START SOURCE DATA

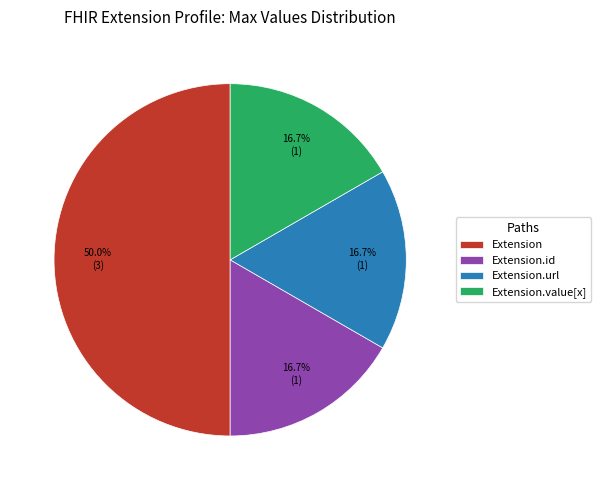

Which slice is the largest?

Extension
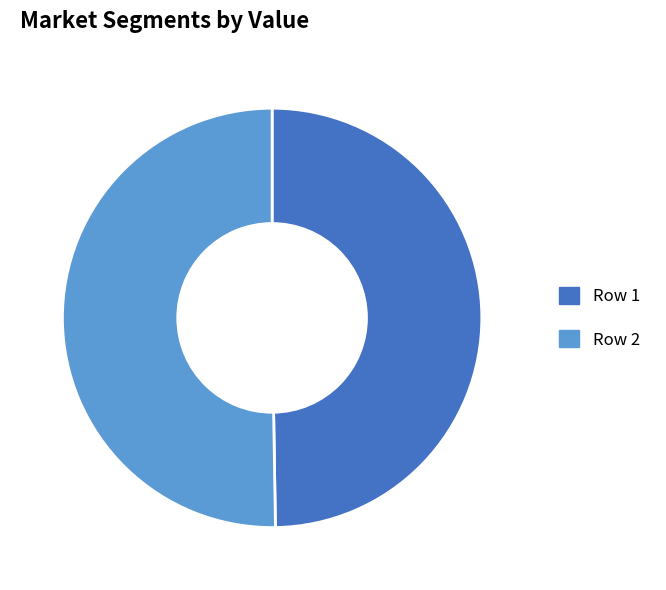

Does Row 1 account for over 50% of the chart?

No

END SOURCE DATA
START SOURCE DATA

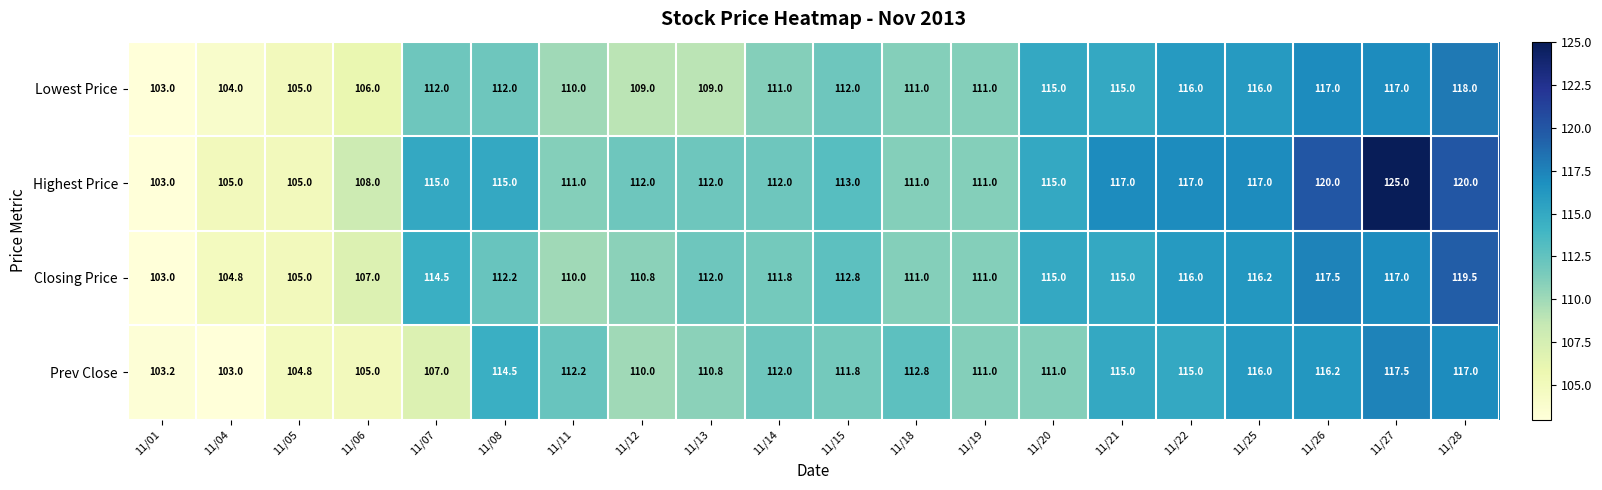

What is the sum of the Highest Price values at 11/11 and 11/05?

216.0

END SOURCE DATA

=== REQUIREMENT ===
Pick out each line in the data above that contains the word "Highest" and copy it in full.

=== EXERCISE RESPONSE ===
What is the sum of the Highest Price values at 11/11 and 11/05?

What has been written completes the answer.